- Data section:
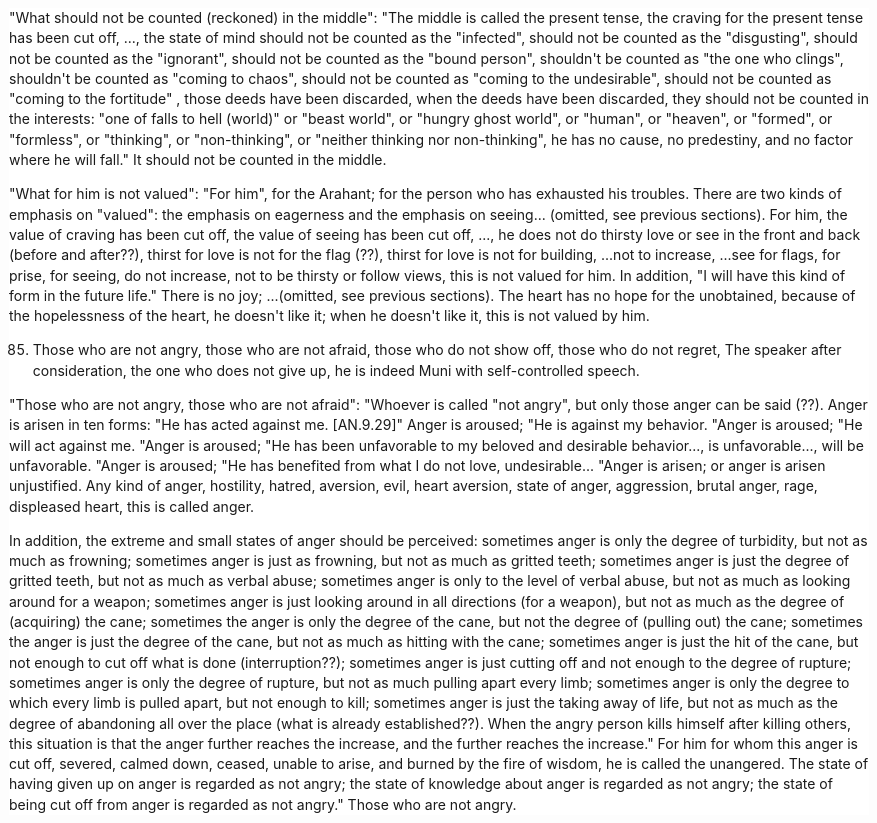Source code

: "What should not be counted (reckoned) in the middle": "The middle is called the
present tense, the craving for the present tense has been cut off, ..., the
state of mind should not be counted as the "infected", should not be counted as
the "disgusting", should not be counted as the "ignorant", should not be counted
as the "bound person", shouldn't be counted as "the one who clings", shouldn't
be counted as "coming to chaos", should not be counted as "coming to the
undesirable", should not be counted as "coming to the fortitude" , those deeds
have been discarded, when the deeds have been discarded, they should not be
counted in the interests: "one of falls to hell (world)" or "beast world", or
"hungry ghost world", or "human", or "heaven", or "formed", or "formless", or
"thinking", or "non-thinking", or "neither thinking nor non-thinking", he has no
cause, no predestiny, and no factor where he will fall." It should not be
counted in the middle.

"What for him is not valued": "For him", for the Arahant; for the person who has
exhausted his troubles. There are two kinds of emphasis on "valued": the
emphasis on eagerness and the emphasis on seeing... (omitted, see previous
sections). For him, the value of craving has been cut off, the value of seeing
has been cut off, ..., he does not do thirsty love or see in the front and back
(before and after??), thirst for love is not for the flag (??), thirst for love
is not for building, ...not to increase, ...see for flags, for prise, for
seeing, do not increase, not to be thirsty or follow views, this is not valued
for him. In addition, "I will have this kind of form in the future life." There
is no joy; ...(omitted, see previous sections). The heart has no hope for the
unobtained, because of the hopelessness of the heart, he doesn't like it; when
he doesn't like it, this is not  valued by him.

85. Those who are not angry, those who are not afraid, those who do not show
    off, those who do not regret,
The speaker after consideration, the one who does not give up, he is indeed Muni
    with self-controlled speech.

"Those who are not angry, those who are not afraid": "Whoever is called "not
angry", but only those anger can be said (??). Anger is arisen in ten forms: "He
has acted against me. [AN.9.29]" Anger is aroused; "He is against my behavior.
"Anger is aroused; "He will act against me. "Anger is aroused; "He has been
unfavorable to my beloved and desirable behavior..., is unfavorable..., will be
unfavorable. "Anger is aroused; "He has benefited from what I do not love,
undesirable... "Anger is arisen; or anger is arisen unjustified. Any kind of
anger, hostility, hatred, aversion, evil, heart aversion, state of anger,
aggression, brutal anger, rage, displeased heart, this is called anger.

In addition, the extreme and small states of anger should be perceived:
sometimes anger is only the degree of turbidity, but not as much as frowning;
sometimes anger is just as frowning, but not as much as gritted teeth; sometimes
anger is just the degree of gritted teeth, but not as much as verbal abuse;
sometimes anger is only to the level of verbal abuse, but not as much as looking
around for a weapon; sometimes anger is just looking around in all directions
(for a weapon), but not as much as the degree of (acquiring) the cane; sometimes
the anger is only the degree of the cane, but not the degree of (pulling out)
the cane; sometimes the anger is just the degree of the cane, but not as much as
hitting with the cane; sometimes anger is just the hit of the cane, but not
enough to cut off what is done (interruption??); sometimes anger is just cutting
off and not enough to the degree of rupture; sometimes anger is only the degree
of rupture, but not as much pulling apart every limb; sometimes anger is only
the degree to which every limb is pulled apart, but not enough to kill;
sometimes anger is just the taking away of life, but not as much as the degree
of abandoning all over the place (what is already established??). When the angry
person kills himself after killing others, this situation is that the anger
further reaches the increase, and the further reaches the increase." For him for
whom this anger is cut off, severed, calmed down, ceased, unable to arise, and
burned by the fire of wisdom, he is called the unangered. The state of having
given up on anger is regarded as not angry; the state of knowledge about anger
is regarded as not angry; the state of being cut off from anger is regarded as
not angry." Those who are not angry.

- Problem to solve: Set out every line of the entries above as a numbered list, skipping blank lines and leaving the pictures out.

- Solution to this problem:
1. Source code
2. : "What should not be counted (reckoned) in the middle": "The middle is called the
3. present tense, the craving for the present tense has been cut off, ..., the
4. state of mind should not be counted as the "infected", should not be counted as
5. the "disgusting", should not be counted as the "ignorant", should not be counted
6. as the "bound person", shouldn't be counted as "the one who clings", shouldn't
7. be counted as "coming to chaos", should not be counted as "coming to the
8. undesirable", should not be counted as "coming to the fortitude" , those deeds
9. have been discarded, when the deeds have been discarded, they should not be
10. counted in the interests: "one of falls to hell (world)" or "beast world", or
11. "hungry ghost world", or "human", or "heaven", or "formed", or "formless", or
12. "thinking", or "non-thinking", or "neither thinking nor non-thinking", he has no
13. cause, no predestiny, and no factor where he will fall." It should not be
14. counted in the middle.
15. "What for him is not valued": "For him", for the Arahant; for the person who has
16. exhausted his troubles. There are two kinds of emphasis on "valued": the
17. emphasis on eagerness and the emphasis on seeing... (omitted, see previous
18. sections). For him, the value of craving has been cut off, the value of seeing
19. has been cut off, ..., he does not do thirsty love or see in the front and back
20. (before and after??), thirst for love is not for the flag (??), thirst for love
21. is not for building, ...not to increase, ...see for flags, for prise, for
22. seeing, do not increase, not to be thirsty or follow views, this is not valued
23. for him. In addition, "I will have this kind of form in the future life." There
24. is no joy; ...(omitted, see previous sections). The heart has no hope for the
25. unobtained, because of the hopelessness of the heart, he doesn't like it; when
26. he doesn't like it, this is not  valued by him.
27. 85. Those who are not angry, those who are not afraid, those who do not show
28.     off, those who do not regret,
29. The speaker after consideration, the one who does not give up, he is indeed Muni
30.     with self-controlled speech.
31. "Those who are not angry, those who are not afraid": "Whoever is called "not
32. angry", but only those anger can be said (??). Anger is arisen in ten forms: "He
33. has acted against me. [AN.9.29]" Anger is aroused; "He is against my behavior.
34. "Anger is aroused; "He will act against me. "Anger is aroused; "He has been
35. unfavorable to my beloved and desirable behavior..., is unfavorable..., will be
36. unfavorable. "Anger is aroused; "He has benefited from what I do not love,
37. undesirable... "Anger is arisen; or anger is arisen unjustified. Any kind of
38. anger, hostility, hatred, aversion, evil, heart aversion, state of anger,
39. aggression, brutal anger, rage, displeased heart, this is called anger.
40. In addition, the extreme and small states of anger should be perceived:
41. sometimes anger is only the degree of turbidity, but not as much as frowning;
42. sometimes anger is just as frowning, but not as much as gritted teeth; sometimes
43. anger is just the degree of gritted teeth, but not as much as verbal abuse;
44. sometimes anger is only to the level of verbal abuse, but not as much as looking
45. around for a weapon; sometimes anger is just looking around in all directions
46. (for a weapon), but not as much as the degree of (acquiring) the cane; sometimes
47. the anger is only the degree of the cane, but not the degree of (pulling out)
48. the cane; sometimes the anger is just the degree of the cane, but not as much as
49. hitting with the cane; sometimes anger is just the hit of the cane, but not
50. enough to cut off what is done (interruption??); sometimes anger is just cutting
51. off and not enough to the degree of rupture; sometimes anger is only the degree
52. of rupture, but not as much pulling apart every limb; sometimes anger is only
53. the degree to which every limb is pulled apart, but not enough to kill;
54. sometimes anger is just the taking away of life, but not as much as the degree
55. of abandoning all over the place (what is already established??). When the angry
56. person kills himself after killing others, this situation is that the anger
57. further reaches the increase, and the further reaches the increase." For him for
58. whom this anger is cut off, severed, calmed down, ceased, unable to arise, and
59. burned by the fire of wisdom, he is called the unangered. The state of having
60. given up on anger is regarded as not angry; the state of knowledge about anger
61. is regarded as not angry; the state of being cut off from anger is regarded as
62. not angry." Those who are not angry.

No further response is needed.